- Collected data:
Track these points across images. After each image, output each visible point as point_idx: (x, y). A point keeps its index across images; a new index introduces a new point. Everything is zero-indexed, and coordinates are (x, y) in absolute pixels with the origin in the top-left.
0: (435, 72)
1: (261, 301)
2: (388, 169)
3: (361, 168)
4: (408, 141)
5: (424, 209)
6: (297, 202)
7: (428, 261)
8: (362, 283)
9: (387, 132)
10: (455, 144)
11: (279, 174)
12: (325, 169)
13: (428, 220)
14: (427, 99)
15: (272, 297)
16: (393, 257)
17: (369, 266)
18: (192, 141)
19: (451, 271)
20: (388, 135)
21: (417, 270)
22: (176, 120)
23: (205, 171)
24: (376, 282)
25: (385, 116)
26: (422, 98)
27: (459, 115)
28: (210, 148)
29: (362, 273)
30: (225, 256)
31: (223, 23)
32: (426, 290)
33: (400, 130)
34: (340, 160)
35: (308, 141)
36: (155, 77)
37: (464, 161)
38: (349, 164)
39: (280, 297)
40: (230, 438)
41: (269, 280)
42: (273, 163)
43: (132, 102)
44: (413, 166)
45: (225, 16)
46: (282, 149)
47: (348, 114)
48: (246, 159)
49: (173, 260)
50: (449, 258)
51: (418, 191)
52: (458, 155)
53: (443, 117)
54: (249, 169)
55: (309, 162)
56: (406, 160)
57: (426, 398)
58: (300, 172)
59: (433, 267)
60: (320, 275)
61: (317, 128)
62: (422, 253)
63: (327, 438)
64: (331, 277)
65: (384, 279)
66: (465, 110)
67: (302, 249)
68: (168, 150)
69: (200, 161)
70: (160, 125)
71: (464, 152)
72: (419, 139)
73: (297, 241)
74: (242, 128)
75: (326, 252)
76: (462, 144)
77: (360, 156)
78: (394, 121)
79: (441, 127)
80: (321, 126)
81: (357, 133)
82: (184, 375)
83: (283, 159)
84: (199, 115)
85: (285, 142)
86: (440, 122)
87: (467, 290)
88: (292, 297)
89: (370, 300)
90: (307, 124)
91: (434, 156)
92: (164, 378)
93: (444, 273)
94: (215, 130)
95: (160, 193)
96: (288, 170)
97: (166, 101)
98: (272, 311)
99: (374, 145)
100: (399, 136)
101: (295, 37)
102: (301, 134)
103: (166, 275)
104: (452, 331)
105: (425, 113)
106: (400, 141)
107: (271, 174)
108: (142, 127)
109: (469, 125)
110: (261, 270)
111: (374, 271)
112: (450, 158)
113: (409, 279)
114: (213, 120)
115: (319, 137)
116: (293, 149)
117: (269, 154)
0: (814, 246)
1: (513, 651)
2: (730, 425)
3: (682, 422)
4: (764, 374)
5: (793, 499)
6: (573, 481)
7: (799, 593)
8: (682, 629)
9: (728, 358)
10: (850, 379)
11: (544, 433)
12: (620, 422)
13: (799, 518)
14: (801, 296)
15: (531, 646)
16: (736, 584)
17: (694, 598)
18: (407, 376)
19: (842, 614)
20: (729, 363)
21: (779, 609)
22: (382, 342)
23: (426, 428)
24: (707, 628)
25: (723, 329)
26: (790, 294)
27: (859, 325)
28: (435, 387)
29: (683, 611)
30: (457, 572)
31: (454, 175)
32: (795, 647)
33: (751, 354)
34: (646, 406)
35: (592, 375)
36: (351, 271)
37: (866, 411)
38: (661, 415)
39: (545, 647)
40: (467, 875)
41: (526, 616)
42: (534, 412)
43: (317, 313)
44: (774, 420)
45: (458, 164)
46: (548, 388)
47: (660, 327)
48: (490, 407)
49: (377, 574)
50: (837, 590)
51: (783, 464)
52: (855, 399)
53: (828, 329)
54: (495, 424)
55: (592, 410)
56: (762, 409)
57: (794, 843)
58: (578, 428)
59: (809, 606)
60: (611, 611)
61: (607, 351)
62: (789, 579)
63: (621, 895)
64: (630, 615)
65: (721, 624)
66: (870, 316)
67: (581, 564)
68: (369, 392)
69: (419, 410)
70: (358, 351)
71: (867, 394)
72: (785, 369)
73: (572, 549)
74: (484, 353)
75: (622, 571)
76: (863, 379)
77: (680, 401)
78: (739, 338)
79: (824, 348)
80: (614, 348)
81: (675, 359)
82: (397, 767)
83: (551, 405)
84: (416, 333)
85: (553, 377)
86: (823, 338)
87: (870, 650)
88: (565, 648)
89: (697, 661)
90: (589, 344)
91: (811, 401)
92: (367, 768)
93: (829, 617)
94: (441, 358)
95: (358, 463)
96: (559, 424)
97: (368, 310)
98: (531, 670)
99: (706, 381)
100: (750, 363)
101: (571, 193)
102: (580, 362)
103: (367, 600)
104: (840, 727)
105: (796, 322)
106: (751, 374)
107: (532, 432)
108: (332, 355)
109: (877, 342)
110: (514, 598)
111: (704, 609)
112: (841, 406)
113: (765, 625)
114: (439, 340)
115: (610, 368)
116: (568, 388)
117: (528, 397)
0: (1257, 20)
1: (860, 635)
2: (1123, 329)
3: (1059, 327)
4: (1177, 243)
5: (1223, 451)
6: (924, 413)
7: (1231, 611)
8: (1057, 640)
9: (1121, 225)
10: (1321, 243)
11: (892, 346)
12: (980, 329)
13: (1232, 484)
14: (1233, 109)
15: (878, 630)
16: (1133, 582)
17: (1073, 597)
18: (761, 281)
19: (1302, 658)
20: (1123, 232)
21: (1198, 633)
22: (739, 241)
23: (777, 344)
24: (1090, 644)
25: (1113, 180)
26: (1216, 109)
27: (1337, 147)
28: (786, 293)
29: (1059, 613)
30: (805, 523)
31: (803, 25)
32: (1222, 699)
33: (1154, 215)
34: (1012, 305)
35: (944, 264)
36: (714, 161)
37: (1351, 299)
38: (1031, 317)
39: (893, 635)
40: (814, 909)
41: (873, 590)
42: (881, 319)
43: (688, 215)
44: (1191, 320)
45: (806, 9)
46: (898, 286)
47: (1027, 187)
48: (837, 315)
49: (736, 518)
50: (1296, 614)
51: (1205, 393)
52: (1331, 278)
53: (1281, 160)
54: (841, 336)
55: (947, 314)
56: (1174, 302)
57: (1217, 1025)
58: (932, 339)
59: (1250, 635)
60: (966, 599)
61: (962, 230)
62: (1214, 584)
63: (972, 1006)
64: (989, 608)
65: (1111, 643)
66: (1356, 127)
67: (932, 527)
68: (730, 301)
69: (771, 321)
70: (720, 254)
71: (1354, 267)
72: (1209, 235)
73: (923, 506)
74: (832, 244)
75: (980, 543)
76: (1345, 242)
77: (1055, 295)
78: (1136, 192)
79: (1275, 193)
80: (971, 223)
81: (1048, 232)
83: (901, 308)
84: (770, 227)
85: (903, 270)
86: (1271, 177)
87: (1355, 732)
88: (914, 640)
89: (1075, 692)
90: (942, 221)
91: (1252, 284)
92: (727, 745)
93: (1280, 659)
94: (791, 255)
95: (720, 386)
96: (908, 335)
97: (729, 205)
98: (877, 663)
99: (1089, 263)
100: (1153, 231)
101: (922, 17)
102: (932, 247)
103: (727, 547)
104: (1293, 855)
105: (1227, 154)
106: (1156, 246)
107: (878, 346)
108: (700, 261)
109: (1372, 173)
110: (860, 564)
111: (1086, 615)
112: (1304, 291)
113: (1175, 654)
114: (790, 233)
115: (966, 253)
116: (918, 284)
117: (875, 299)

- What is required:
Reproduce every one of the items above verbatim, line for line.

- Answer to the exercise:
Track these points across images. After each image, output each visible point as point_idx: (x, y). A point keeps its index across images; a new index introduces a new point. Everything is zero-indexed, and coordinates are (x, y) in absolute pixels with the origin in the top-left.
0: (435, 72)
1: (261, 301)
2: (388, 169)
3: (361, 168)
4: (408, 141)
5: (424, 209)
6: (297, 202)
7: (428, 261)
8: (362, 283)
9: (387, 132)
10: (455, 144)
11: (279, 174)
12: (325, 169)
13: (428, 220)
14: (427, 99)
15: (272, 297)
16: (393, 257)
17: (369, 266)
18: (192, 141)
19: (451, 271)
20: (388, 135)
21: (417, 270)
22: (176, 120)
23: (205, 171)
24: (376, 282)
25: (385, 116)
26: (422, 98)
27: (459, 115)
28: (210, 148)
29: (362, 273)
30: (225, 256)
31: (223, 23)
32: (426, 290)
33: (400, 130)
34: (340, 160)
35: (308, 141)
36: (155, 77)
37: (464, 161)
38: (349, 164)
39: (280, 297)
40: (230, 438)
41: (269, 280)
42: (273, 163)
43: (132, 102)
44: (413, 166)
45: (225, 16)
46: (282, 149)
47: (348, 114)
48: (246, 159)
49: (173, 260)
50: (449, 258)
51: (418, 191)
52: (458, 155)
53: (443, 117)
54: (249, 169)
55: (309, 162)
56: (406, 160)
57: (426, 398)
58: (300, 172)
59: (433, 267)
60: (320, 275)
61: (317, 128)
62: (422, 253)
63: (327, 438)
64: (331, 277)
65: (384, 279)
66: (465, 110)
67: (302, 249)
68: (168, 150)
69: (200, 161)
70: (160, 125)
71: (464, 152)
72: (419, 139)
73: (297, 241)
74: (242, 128)
75: (326, 252)
76: (462, 144)
77: (360, 156)
78: (394, 121)
79: (441, 127)
80: (321, 126)
81: (357, 133)
82: (184, 375)
83: (283, 159)
84: (199, 115)
85: (285, 142)
86: (440, 122)
87: (467, 290)
88: (292, 297)
89: (370, 300)
90: (307, 124)
91: (434, 156)
92: (164, 378)
93: (444, 273)
94: (215, 130)
95: (160, 193)
96: (288, 170)
97: (166, 101)
98: (272, 311)
99: (374, 145)
100: (399, 136)
101: (295, 37)
102: (301, 134)
103: (166, 275)
104: (452, 331)
105: (425, 113)
106: (400, 141)
107: (271, 174)
108: (142, 127)
109: (469, 125)
110: (261, 270)
111: (374, 271)
112: (450, 158)
113: (409, 279)
114: (213, 120)
115: (319, 137)
116: (293, 149)
117: (269, 154)
0: (814, 246)
1: (513, 651)
2: (730, 425)
3: (682, 422)
4: (764, 374)
5: (793, 499)
6: (573, 481)
7: (799, 593)
8: (682, 629)
9: (728, 358)
10: (850, 379)
11: (544, 433)
12: (620, 422)
13: (799, 518)
14: (801, 296)
15: (531, 646)
16: (736, 584)
17: (694, 598)
18: (407, 376)
19: (842, 614)
20: (729, 363)
21: (779, 609)
22: (382, 342)
23: (426, 428)
24: (707, 628)
25: (723, 329)
26: (790, 294)
27: (859, 325)
28: (435, 387)
29: (683, 611)
30: (457, 572)
31: (454, 175)
32: (795, 647)
33: (751, 354)
34: (646, 406)
35: (592, 375)
36: (351, 271)
37: (866, 411)
38: (661, 415)
39: (545, 647)
40: (467, 875)
41: (526, 616)
42: (534, 412)
43: (317, 313)
44: (774, 420)
45: (458, 164)
46: (548, 388)
47: (660, 327)
48: (490, 407)
49: (377, 574)
50: (837, 590)
51: (783, 464)
52: (855, 399)
53: (828, 329)
54: (495, 424)
55: (592, 410)
56: (762, 409)
57: (794, 843)
58: (578, 428)
59: (809, 606)
60: (611, 611)
61: (607, 351)
62: (789, 579)
63: (621, 895)
64: (630, 615)
65: (721, 624)
66: (870, 316)
67: (581, 564)
68: (369, 392)
69: (419, 410)
70: (358, 351)
71: (867, 394)
72: (785, 369)
73: (572, 549)
74: (484, 353)
75: (622, 571)
76: (863, 379)
77: (680, 401)
78: (739, 338)
79: (824, 348)
80: (614, 348)
81: (675, 359)
82: (397, 767)
83: (551, 405)
84: (416, 333)
85: (553, 377)
86: (823, 338)
87: (870, 650)
88: (565, 648)
89: (697, 661)
90: (589, 344)
91: (811, 401)
92: (367, 768)
93: (829, 617)
94: (441, 358)
95: (358, 463)
96: (559, 424)
97: (368, 310)
98: (531, 670)
99: (706, 381)
100: (750, 363)
101: (571, 193)
102: (580, 362)
103: (367, 600)
104: (840, 727)
105: (796, 322)
106: (751, 374)
107: (532, 432)
108: (332, 355)
109: (877, 342)
110: (514, 598)
111: (704, 609)
112: (841, 406)
113: (765, 625)
114: (439, 340)
115: (610, 368)
116: (568, 388)
117: (528, 397)
0: (1257, 20)
1: (860, 635)
2: (1123, 329)
3: (1059, 327)
4: (1177, 243)
5: (1223, 451)
6: (924, 413)
7: (1231, 611)
8: (1057, 640)
9: (1121, 225)
10: (1321, 243)
11: (892, 346)
12: (980, 329)
13: (1232, 484)
14: (1233, 109)
15: (878, 630)
16: (1133, 582)
17: (1073, 597)
18: (761, 281)
19: (1302, 658)
20: (1123, 232)
21: (1198, 633)
22: (739, 241)
23: (777, 344)
24: (1090, 644)
25: (1113, 180)
26: (1216, 109)
27: (1337, 147)
28: (786, 293)
29: (1059, 613)
30: (805, 523)
31: (803, 25)
32: (1222, 699)
33: (1154, 215)
34: (1012, 305)
35: (944, 264)
36: (714, 161)
37: (1351, 299)
38: (1031, 317)
39: (893, 635)
40: (814, 909)
41: (873, 590)
42: (881, 319)
43: (688, 215)
44: (1191, 320)
45: (806, 9)
46: (898, 286)
47: (1027, 187)
48: (837, 315)
49: (736, 518)
50: (1296, 614)
51: (1205, 393)
52: (1331, 278)
53: (1281, 160)
54: (841, 336)
55: (947, 314)
56: (1174, 302)
57: (1217, 1025)
58: (932, 339)
59: (1250, 635)
60: (966, 599)
61: (962, 230)
62: (1214, 584)
63: (972, 1006)
64: (989, 608)
65: (1111, 643)
66: (1356, 127)
67: (932, 527)
68: (730, 301)
69: (771, 321)
70: (720, 254)
71: (1354, 267)
72: (1209, 235)
73: (923, 506)
74: (832, 244)
75: (980, 543)
76: (1345, 242)
77: (1055, 295)
78: (1136, 192)
79: (1275, 193)
80: (971, 223)
81: (1048, 232)
83: (901, 308)
84: (770, 227)
85: (903, 270)
86: (1271, 177)
87: (1355, 732)
88: (914, 640)
89: (1075, 692)
90: (942, 221)
91: (1252, 284)
92: (727, 745)
93: (1280, 659)
94: (791, 255)
95: (720, 386)
96: (908, 335)
97: (729, 205)
98: (877, 663)
99: (1089, 263)
100: (1153, 231)
101: (922, 17)
102: (932, 247)
103: (727, 547)
104: (1293, 855)
105: (1227, 154)
106: (1156, 246)
107: (878, 346)
108: (700, 261)
109: (1372, 173)
110: (860, 564)
111: (1086, 615)
112: (1304, 291)
113: (1175, 654)
114: (790, 233)
115: (966, 253)
116: (918, 284)
117: (875, 299)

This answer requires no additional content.